Ayant vu le jour en Egypte dans les années 1920, le salafisme a, en quelques décennies, brillé comme une force essentiellement dominante dans le domaine religieux. Selon Stéphane Lacroix, professeur associé à Sciences Po, cette évolution necéssaire du salafisme représente une lacune notable dans l’histoire de l’Egypte au cours du siècle dernier.
Stéphane Lacroix, d’abord reconnu comme un expert de l’islamisme en Arabie saoudite (comme exposé dans son ouvrage Les Islamistes saoudiens. Une insurrection manquée, PUF, 2010), est un chercheur affilié au Centre de recherches internationales et co-dirige la chaire d’études sur le fait religieux. Il a consacré une partie de son temps en Egypte dans la période entre 2010 et 2013 et a ensuite mené des interviews de 2014 à 2017. Son ouvrage Le Crépuscule des saints. Histoire et politique du salafisme en Egypte (CNRS Editions, 424 pages, 26 euros) offre une opportunité précieuse pour comprendre l’évolution d’un mouvement religieux complexe qui a non seulement dispersé l’Egypte mais aussi l’ensemble du monde musulman.
Questionné sur pourquoi il avait décidé de réorienter ses recherches du sujet de l’islamisme en Arabie saoudite à celui du salafisme en Egypte, Stéphane a déclaré que l’Arabie saoudite est la source originelle du salafisme. Après avoir étudié ses débuts, il voulait saisir les mécanismes d’expansion et les transitions une fois que le mouvement prend racine dans un nouvel contexte, et l’Egypte lui a semblé être vitale sous deux aspects.
Premièrement, ceux qui ont visité l’Égypte dans les années 2000 n’ont pas pu ignorer l’influence prédominante de cette tendance dans l’espace public. Cela était d’autant plus notable car l’Égypte est une terre d’Islam traditionnellement opposée au salafisme : l’Islam d’Al-Azhar, du nom de la grande institution d’apprentissage du Caire, considérée comme l’autorité suprême du sunnisme, est une forme d’islam incluant le courant acharite, une école théologique sunnite fondée par Abou Hassan Al-Achari au IXe siècle, qui admet la libre pensée et intègre une certaine dose de soufisme, un courant mystique de l’islam.
L’exemple égyptien est édifiant, car il met en évidence un changement qui affecte pénétré l’ensemble du monde musulman. Au cours du XXe siècle, la propagation du salafisme a transformé en profondeur le phénomène religieux dans toute la région, modifiant ses règles, ses pratiques et ses philosophies.
Mais comment peut-on caractériser ce courant complexe qu’est le salafisme ?

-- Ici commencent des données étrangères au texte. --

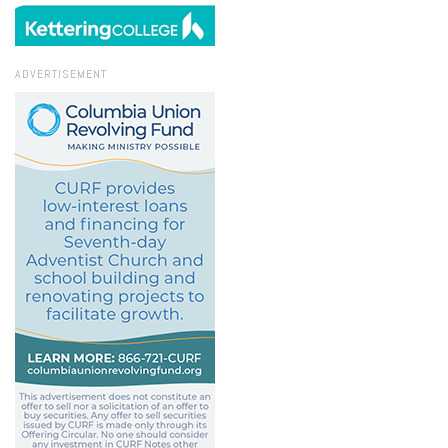
ADVERTISEMENT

Le terme salafisme provient du mot « salaf » qui veut dire « ancêtre » et il représente à la fois un idéal et un ensemble de règles, tous deux centrés autour d’une unique obsession : la pureté. Son influenceur, Ibn Abd Al-Wahhab, le fondateur du mouvement wahhabite qui est à la base de l’État saoudien, avait pour objectif de ramener l’Islam à son authenticité originale. Ce prédicateur a fait revivre Ibn Taymiyya, un théologien de l’école hanbalite, la plus stricte d’entre toutes, qui avait été oublié pendant quatre siècles et qui est maintenant le plus mentionné dans le monde sunnite.